BACKGROUND: Exercise-induced desaturation is a well-described phenomenon in COPD patients during exercise assessments such as the six minute walk test (6MWT). Some of the pathophysiological mechanisms involved in this O2 desaturation could be modified by individualized exercise training as part of a pulmonary rehabilitation programme. The aim of this study was to determine the effect of pulmonary rehabilitation on O2 desaturation exhibited by COPD patients during a 6MWT.

METHODS: Twenty COPD patients (FEV1=61.1 +/- 3.2% predicted) who exhibited O2 desaturation before rehabilitation (mean 7.3 +/- 0.7% with a mean duration of 5.3 +/- 0.1 min) participated. They performed four weeks of RP including individualized whole-body exercise training achieving a mean 9.3 +/- 0.27 hours per week of exercise tailored to their ventilatory threshold.

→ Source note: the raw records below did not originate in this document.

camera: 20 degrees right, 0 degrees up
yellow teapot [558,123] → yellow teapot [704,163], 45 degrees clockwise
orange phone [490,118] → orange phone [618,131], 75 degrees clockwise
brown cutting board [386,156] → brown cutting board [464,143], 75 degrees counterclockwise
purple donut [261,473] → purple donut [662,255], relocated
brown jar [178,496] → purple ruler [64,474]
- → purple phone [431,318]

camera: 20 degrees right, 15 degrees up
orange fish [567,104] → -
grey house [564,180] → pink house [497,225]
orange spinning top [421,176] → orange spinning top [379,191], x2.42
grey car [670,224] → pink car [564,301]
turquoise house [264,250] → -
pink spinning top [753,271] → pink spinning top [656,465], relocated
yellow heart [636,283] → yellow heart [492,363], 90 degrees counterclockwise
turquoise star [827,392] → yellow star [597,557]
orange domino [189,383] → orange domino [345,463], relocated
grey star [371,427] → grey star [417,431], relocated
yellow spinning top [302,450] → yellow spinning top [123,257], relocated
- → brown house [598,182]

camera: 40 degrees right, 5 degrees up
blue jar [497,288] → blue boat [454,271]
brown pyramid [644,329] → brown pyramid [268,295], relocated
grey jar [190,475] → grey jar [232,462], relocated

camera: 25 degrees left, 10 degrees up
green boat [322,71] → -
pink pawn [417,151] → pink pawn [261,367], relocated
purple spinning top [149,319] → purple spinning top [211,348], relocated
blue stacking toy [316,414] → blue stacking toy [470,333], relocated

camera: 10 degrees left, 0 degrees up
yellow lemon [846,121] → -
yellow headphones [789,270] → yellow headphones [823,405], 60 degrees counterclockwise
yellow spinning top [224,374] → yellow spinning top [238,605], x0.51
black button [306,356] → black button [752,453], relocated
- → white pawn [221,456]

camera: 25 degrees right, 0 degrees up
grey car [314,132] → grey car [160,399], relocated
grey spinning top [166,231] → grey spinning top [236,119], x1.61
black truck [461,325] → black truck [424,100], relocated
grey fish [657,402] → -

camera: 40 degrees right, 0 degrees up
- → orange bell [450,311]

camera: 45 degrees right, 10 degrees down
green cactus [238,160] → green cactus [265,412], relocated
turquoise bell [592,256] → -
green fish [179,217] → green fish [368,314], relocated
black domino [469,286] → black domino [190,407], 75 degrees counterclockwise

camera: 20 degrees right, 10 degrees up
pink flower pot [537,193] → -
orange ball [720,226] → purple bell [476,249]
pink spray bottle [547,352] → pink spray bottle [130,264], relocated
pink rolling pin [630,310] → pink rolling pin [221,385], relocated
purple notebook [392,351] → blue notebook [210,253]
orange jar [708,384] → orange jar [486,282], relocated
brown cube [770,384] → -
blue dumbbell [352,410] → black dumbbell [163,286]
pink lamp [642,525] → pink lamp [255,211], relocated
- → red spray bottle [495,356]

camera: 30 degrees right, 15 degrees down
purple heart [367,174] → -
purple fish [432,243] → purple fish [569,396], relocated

RESULTS: Dyspnoea at the end of the test, ventilatory threshold and FEV1 were retained as correlates of desaturation before rehabilitation. After rehabilitation, 6MWT distance increased (p<0.01) with reduced dyspnoea (p<0.05). Two sub-groups were identified: persistent desaturaters (DS, n=13) and non-desaturaters group (NDS, n=7). There were no baseline differences between the two groups. After rehabilitation only the persistent desaturaters showed a significant increase in distance achieved during 6MWT associated with a reduced dyspnea (p<0.05). This group showed a mean O2 desaturation equal to 8.1 +/- 0.9% which persisted to 5 +/- 0.3 min. A tendency to a lower dyspnoea at the end of 6MWT performed before rehabilitation was observed in NDS compared with DS (p<0.058).

CONCLUSION: It seems that responses to a pulmonary rehabilitation programme including individualized exercise training could act on O2 desaturation. Indeed 7 of 20 (35%) COPD patients exhibiting O2 desaturation during a 6MWT showed no O2 desaturation after rehabilitation programme while 13 on 20 (65%) do it.